* _RECORDS SHOWN_:
§ §

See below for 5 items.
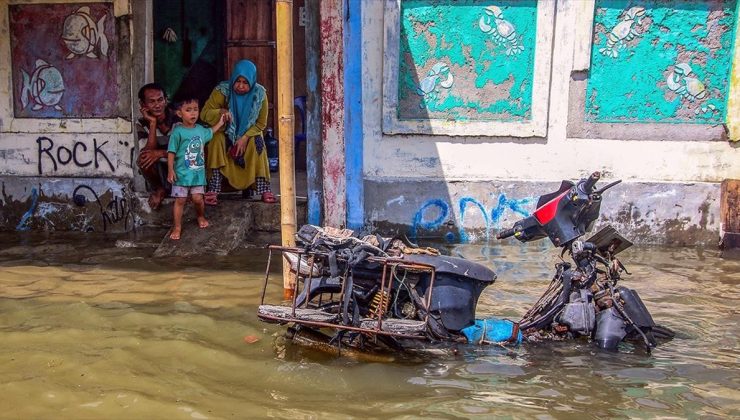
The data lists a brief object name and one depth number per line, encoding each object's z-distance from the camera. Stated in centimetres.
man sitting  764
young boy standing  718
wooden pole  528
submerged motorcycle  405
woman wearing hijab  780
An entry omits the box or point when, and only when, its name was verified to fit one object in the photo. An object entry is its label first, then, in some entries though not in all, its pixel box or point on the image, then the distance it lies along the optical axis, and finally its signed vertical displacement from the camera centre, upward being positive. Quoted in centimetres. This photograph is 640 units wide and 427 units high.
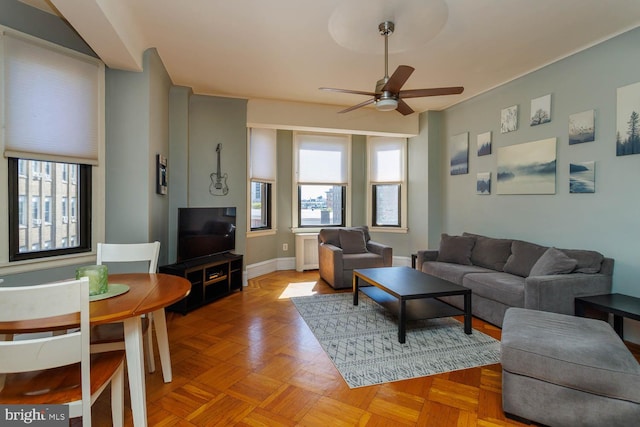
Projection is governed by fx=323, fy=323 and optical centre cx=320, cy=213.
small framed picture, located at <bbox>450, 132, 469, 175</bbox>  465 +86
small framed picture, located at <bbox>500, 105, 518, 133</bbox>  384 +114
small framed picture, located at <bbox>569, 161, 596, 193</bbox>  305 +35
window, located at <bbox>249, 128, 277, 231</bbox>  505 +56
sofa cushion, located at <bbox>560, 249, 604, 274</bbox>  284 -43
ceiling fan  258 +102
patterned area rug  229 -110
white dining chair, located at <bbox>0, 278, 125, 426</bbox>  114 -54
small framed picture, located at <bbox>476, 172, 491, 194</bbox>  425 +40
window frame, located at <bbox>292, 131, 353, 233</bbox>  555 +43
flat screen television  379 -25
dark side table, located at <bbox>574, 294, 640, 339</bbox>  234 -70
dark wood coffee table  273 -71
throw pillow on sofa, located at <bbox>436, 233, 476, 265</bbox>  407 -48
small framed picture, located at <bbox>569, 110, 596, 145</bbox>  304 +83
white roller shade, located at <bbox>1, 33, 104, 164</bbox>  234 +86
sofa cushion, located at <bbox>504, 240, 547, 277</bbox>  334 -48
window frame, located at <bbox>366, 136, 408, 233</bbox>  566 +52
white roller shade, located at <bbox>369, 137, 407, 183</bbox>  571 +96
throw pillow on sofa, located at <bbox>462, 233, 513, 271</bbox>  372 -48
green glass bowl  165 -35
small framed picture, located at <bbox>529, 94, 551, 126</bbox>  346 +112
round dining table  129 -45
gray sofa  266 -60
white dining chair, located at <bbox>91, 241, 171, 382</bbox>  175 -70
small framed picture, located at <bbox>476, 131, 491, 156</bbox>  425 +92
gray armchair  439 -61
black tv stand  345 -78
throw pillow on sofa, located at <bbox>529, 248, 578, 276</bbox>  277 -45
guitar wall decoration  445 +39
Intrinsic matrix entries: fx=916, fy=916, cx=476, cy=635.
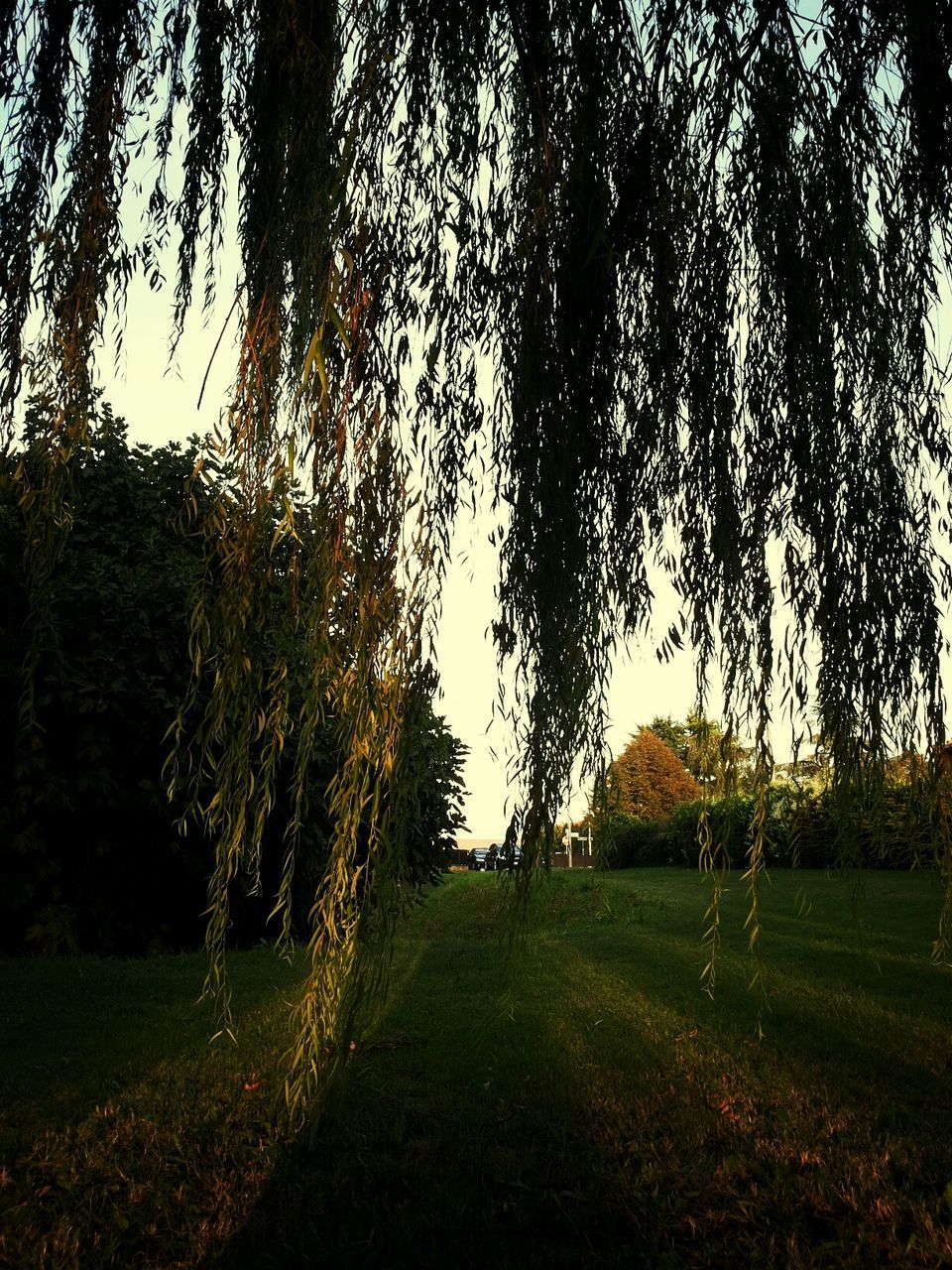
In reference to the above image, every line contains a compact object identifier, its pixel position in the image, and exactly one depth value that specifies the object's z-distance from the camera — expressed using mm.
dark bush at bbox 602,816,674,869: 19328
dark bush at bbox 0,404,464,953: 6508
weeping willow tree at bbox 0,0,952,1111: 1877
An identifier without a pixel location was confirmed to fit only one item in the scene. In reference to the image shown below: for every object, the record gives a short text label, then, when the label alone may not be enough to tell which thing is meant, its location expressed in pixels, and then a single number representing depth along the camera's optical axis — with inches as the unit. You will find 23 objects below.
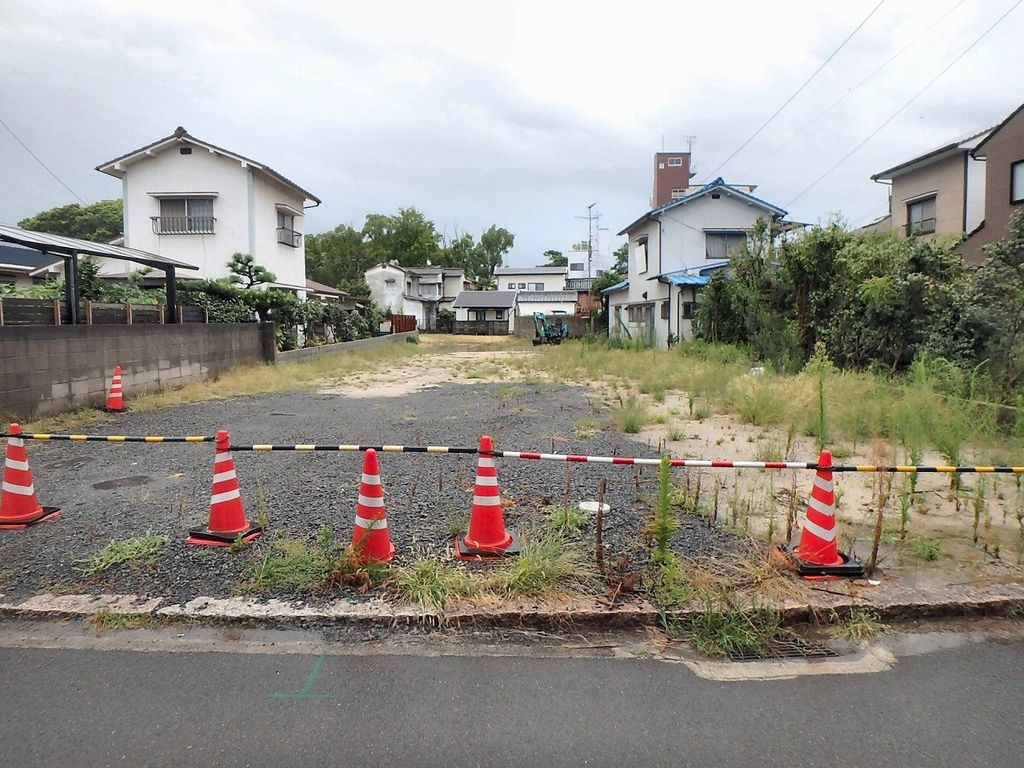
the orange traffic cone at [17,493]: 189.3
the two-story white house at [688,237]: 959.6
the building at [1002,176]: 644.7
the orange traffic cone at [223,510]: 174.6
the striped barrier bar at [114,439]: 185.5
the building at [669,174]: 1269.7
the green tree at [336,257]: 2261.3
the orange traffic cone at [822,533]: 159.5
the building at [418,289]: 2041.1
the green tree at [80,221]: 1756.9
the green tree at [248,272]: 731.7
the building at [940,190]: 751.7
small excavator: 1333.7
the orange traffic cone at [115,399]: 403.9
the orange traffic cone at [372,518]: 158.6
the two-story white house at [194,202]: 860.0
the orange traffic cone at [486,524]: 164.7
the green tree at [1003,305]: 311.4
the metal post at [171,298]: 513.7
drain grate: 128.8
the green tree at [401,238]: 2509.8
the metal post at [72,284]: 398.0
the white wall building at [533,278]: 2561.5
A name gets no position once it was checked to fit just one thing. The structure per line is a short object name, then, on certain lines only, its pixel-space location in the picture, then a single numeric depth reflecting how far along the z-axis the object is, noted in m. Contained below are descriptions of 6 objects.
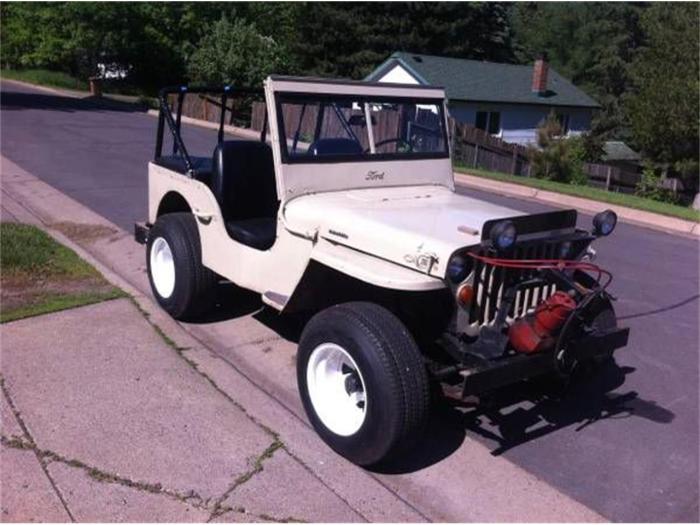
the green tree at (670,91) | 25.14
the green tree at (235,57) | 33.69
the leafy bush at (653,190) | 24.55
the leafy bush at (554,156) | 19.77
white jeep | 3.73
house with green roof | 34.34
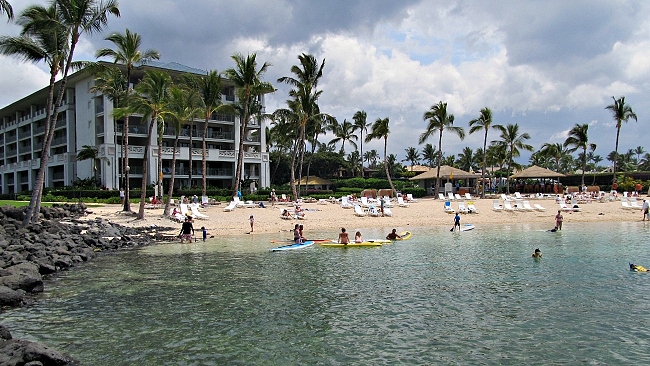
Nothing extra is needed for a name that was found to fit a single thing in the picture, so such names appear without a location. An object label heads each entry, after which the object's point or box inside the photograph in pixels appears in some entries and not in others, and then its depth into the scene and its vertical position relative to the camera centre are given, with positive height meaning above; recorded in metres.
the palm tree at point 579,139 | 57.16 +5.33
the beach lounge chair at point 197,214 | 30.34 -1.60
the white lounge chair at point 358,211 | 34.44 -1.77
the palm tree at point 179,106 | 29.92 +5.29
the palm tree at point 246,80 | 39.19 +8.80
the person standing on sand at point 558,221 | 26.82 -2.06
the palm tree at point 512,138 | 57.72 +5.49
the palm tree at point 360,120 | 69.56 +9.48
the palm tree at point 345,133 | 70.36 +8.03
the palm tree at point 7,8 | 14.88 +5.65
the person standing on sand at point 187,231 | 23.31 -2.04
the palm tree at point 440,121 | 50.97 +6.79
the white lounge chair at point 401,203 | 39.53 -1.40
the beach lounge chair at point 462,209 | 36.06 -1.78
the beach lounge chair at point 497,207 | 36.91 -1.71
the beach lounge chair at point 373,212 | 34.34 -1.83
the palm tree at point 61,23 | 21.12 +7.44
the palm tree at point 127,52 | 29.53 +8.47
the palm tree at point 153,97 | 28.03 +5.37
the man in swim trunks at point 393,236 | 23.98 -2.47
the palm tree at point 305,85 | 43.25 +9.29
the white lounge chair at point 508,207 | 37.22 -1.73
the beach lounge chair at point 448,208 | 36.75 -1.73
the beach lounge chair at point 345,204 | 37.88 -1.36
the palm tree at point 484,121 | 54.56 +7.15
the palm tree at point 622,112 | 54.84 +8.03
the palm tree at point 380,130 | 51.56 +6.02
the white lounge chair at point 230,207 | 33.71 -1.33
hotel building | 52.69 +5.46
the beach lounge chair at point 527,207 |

§ §

Reproduce, exactly as they stand in the data above, the lines from the one that holds "the palm tree at point 579,139 | 57.16 +5.33" to the one that holds "the beach lounge chair at point 462,209", inclusive.

the palm tree at point 579,139 | 57.16 +5.33
the beach lounge chair at point 197,214 | 30.34 -1.60
the white lounge chair at point 358,211 | 34.44 -1.77
the palm tree at point 179,106 | 29.92 +5.29
the palm tree at point 246,80 | 39.19 +8.80
the person standing on sand at point 558,221 | 26.82 -2.06
the palm tree at point 512,138 | 57.72 +5.49
the palm tree at point 360,120 | 69.56 +9.48
the palm tree at point 345,133 | 70.36 +8.03
the palm tree at point 7,8 | 14.88 +5.65
the person standing on sand at point 187,231 | 23.31 -2.04
the palm tree at point 440,121 | 50.97 +6.79
the white lounge chair at point 401,203 | 39.53 -1.40
the beach lounge chair at point 462,209 | 36.06 -1.78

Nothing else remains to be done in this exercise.